October 11, 2022 | San Jose Mercury News
Lembke: Californians don’t need another addiction crisis. Reject Prop. 27
I once treated a young physician who described to me how, while in medical school, he became addicted to online sports betting. It began with the occasional recreational bet on a professional sports team, progressed to daily betting, and became problematic when online gambling became available.
He eventually gambled away the trust fund he had inherited to pay for medical school. Too ashamed to tell his parents, he took out a medical school loan to replace the money he had lost. He gambled that away too.
One of the most important risk factors for addiction is simple access. If you live in a neighborhood where drugs are sold on the street corner, you’re more likely to try that drug and to get addicted to it. In the past 30 years, increased access to digital drugs such as gambling, gaming, shopping, pornography and social media, has led to rising rates of behavioral addictions all over the world. Behavioral addictions are addictions to behaviors rather than substances. The definition of addiction is the continued, compulsive use of a substance or a behavior despite harm to self and/or others.
These digital drugs are engineered to be addictive, and unfortunately they’re working exactly as intended. Now, I regularly see patients with severe and life-threatening addictions to digital drugs.
Which brings me to Proposition 27.
Proposition 27 would legalize online and mobile sports gambling across California — essentially turning every cell phone into a 24/7, portable casino and thereby increasing the rates of gambling addiction across the state.
This isn’t theoretical.
Other states that have legalized online sports betting have seen large increases in calls to their problem gambling hotlines: a 500% increase in New Jersey, a 285% spike in Pennsylvania, and a 203% increase in Connecticut.
What’s worse, the online gambling corporations bankrolling Prop. 27 intentionally undermine the efforts of addicted gamblers seeking recovery. They bombard vulnerable people with hundreds of promotional messages, which in themselves serve as a trigger for relapse. They also ignore self-exclusion lists.

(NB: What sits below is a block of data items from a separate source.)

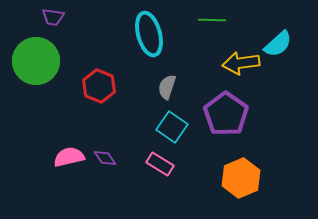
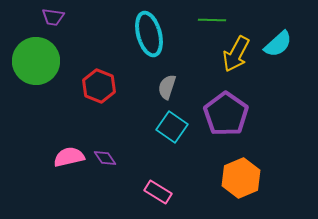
yellow arrow: moved 5 px left, 9 px up; rotated 54 degrees counterclockwise
pink rectangle: moved 2 px left, 28 px down
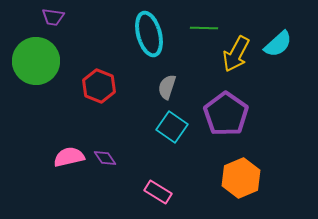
green line: moved 8 px left, 8 px down
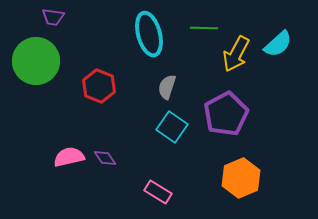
purple pentagon: rotated 9 degrees clockwise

One of the ways people with gambling addiction get into recovery is to voluntarily put themselves on a self-exclusion list, disallowing them from entering casinos or placing bets on online betting sites. BetMGM, FanDuel and Betfair Interactive, all proponents of Prop. 27, have been fined tens of thousands of dollars for allowing self-excluded bettors to create accounts and receive promotional mailings. In other words, these corporations prey on the most vulnerable.
Prop. 27 would also put youth at risk. Prop. 27 proposes to restrict online sports betting to those who are 21 years of age or older but lacks critical safeguards to prevent underage gambling. Data show that youth are more vulnerable and especially attracted to the addictive potential of online gambling.

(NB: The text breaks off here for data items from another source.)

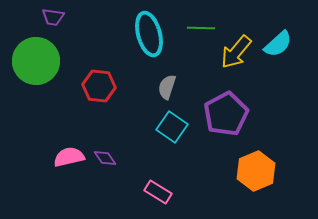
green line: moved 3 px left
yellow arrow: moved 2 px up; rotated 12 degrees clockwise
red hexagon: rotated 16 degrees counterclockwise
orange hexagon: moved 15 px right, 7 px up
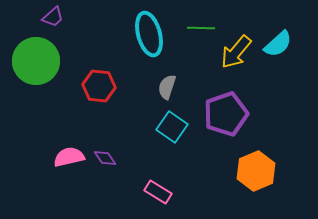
purple trapezoid: rotated 50 degrees counterclockwise
purple pentagon: rotated 9 degrees clockwise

Poorly regulated offshore websites enable gambling online today.
Californians deserve sensible, comprehensive policies related to digital drugs such as online gambling that consider the substantial costs to individual and public health, especially the risk of addiction. But Prop. 27 does not dedicate a single penny of the billions generated from online gambling to support addiction-recovery programs.
Relying on a proposition funded and promoted by the very online gambling corporations who stand to profit off this digital drug is not good-sense policy for the state of California.
Every day, Californians see first-hand the misfortunes created by addiction — financial ruin, broken families, increased crime, mental health issues and homelessness.
The last thing Californians need is another addiction crisis.